● WHAT YOU SHOULD DO
Could you return all of the entries word for word, minus any pictures?
━━━━━ MATERIAL FOR THIS EXERCISE ━━━━━
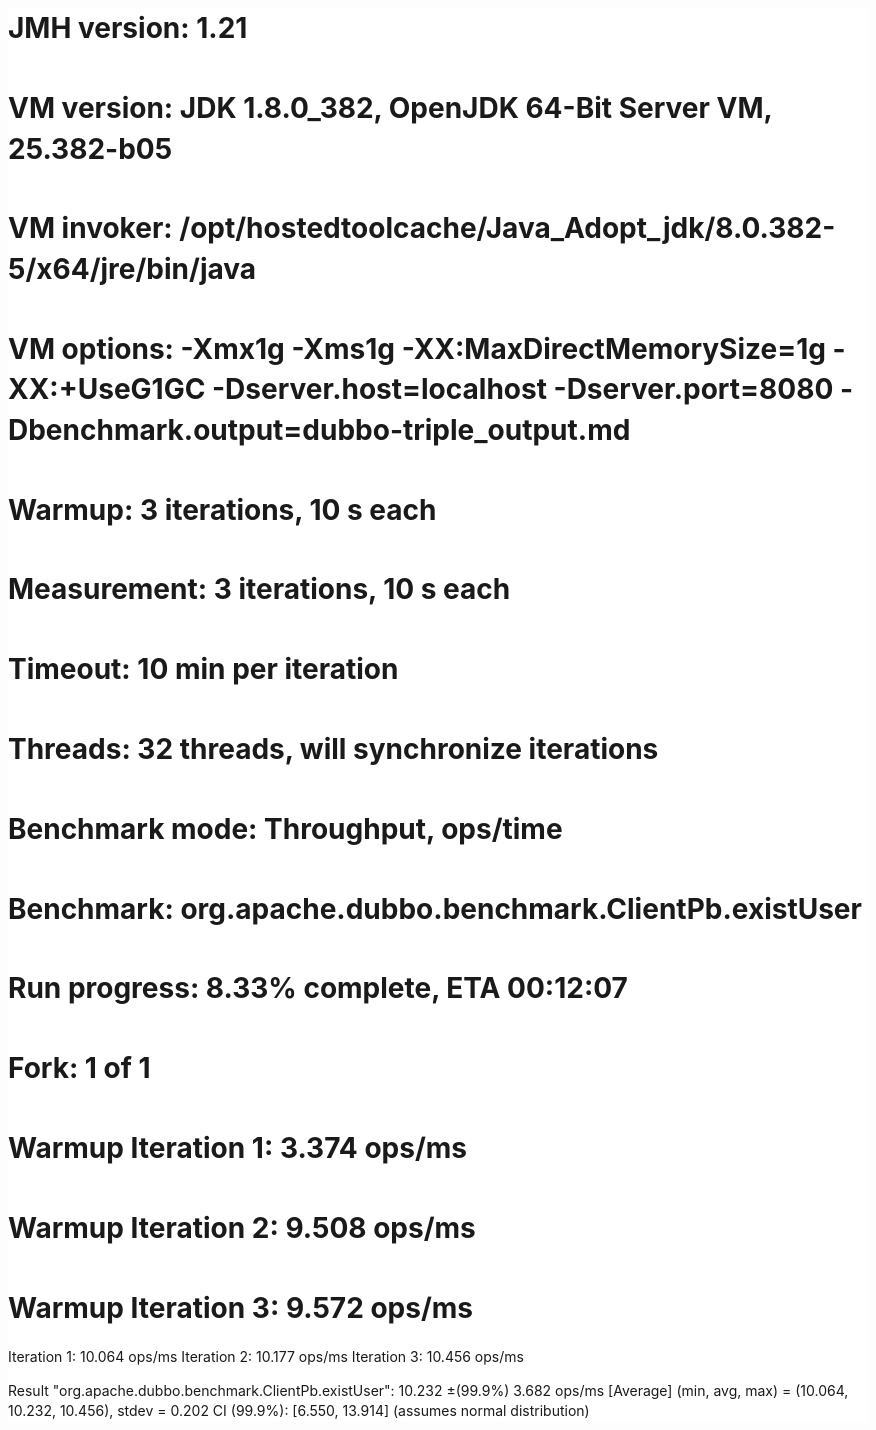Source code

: 
# JMH version: 1.21
# VM version: JDK 1.8.0_382, OpenJDK 64-Bit Server VM, 25.382-b05
# VM invoker: /opt/hostedtoolcache/Java_Adopt_jdk/8.0.382-5/x64/jre/bin/java
# VM options: -Xmx1g -Xms1g -XX:MaxDirectMemorySize=1g -XX:+UseG1GC -Dserver.host=localhost -Dserver.port=8080 -Dbenchmark.output=dubbo-triple_output.md
# Warmup: 3 iterations, 10 s each
# Measurement: 3 iterations, 10 s each
# Timeout: 10 min per iteration
# Threads: 32 threads, will synchronize iterations
# Benchmark mode: Throughput, ops/time
# Benchmark: org.apache.dubbo.benchmark.ClientPb.existUser

# Run progress: 8.33% complete, ETA 00:12:07
# Fork: 1 of 1
# Warmup Iteration   1: 3.374 ops/ms
# Warmup Iteration   2: 9.508 ops/ms
# Warmup Iteration   3: 9.572 ops/ms
Iteration   1: 10.064 ops/ms
Iteration   2: 10.177 ops/ms
Iteration   3: 10.456 ops/ms


Result "org.apache.dubbo.benchmark.ClientPb.existUser":
  10.232 ±(99.9%) 3.682 ops/ms [Average]
  (min, avg, max) = (10.064, 10.232, 10.456), stdev = 0.202
  CI (99.9%): [6.550, 13.914] (assumes normal distribution)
━━━━━
● TASK ANSWER
Source code

: 
# JMH version: 1.21
# VM version: JDK 1.8.0_382, OpenJDK 64-Bit Server VM, 25.382-b05
# VM invoker: /opt/hostedtoolcache/Java_Adopt_jdk/8.0.382-5/x64/jre/bin/java
# VM options: -Xmx1g -Xms1g -XX:MaxDirectMemorySize=1g -XX:+UseG1GC -Dserver.host=localhost -Dserver.port=8080 -Dbenchmark.output=dubbo-triple_output.md
# Warmup: 3 iterations, 10 s each
# Measurement: 3 iterations, 10 s each
# Timeout: 10 min per iteration
# Threads: 32 threads, will synchronize iterations
# Benchmark mode: Throughput, ops/time
# Benchmark: org.apache.dubbo.benchmark.ClientPb.existUser

# Run progress: 8.33% complete, ETA 00:12:07
# Fork: 1 of 1
# Warmup Iteration   1: 3.374 ops/ms
# Warmup Iteration   2: 9.508 ops/ms
# Warmup Iteration   3: 9.572 ops/ms
Iteration   1: 10.064 ops/ms
Iteration   2: 10.177 ops/ms
Iteration   3: 10.456 ops/ms


Result "org.apache.dubbo.benchmark.ClientPb.existUser":
  10.232 ±(99.9%) 3.682 ops/ms [Average]
  (min, avg, max) = (10.064, 10.232, 10.456), stdev = 0.202
  CI (99.9%): [6.550, 13.914] (assumes normal distribution)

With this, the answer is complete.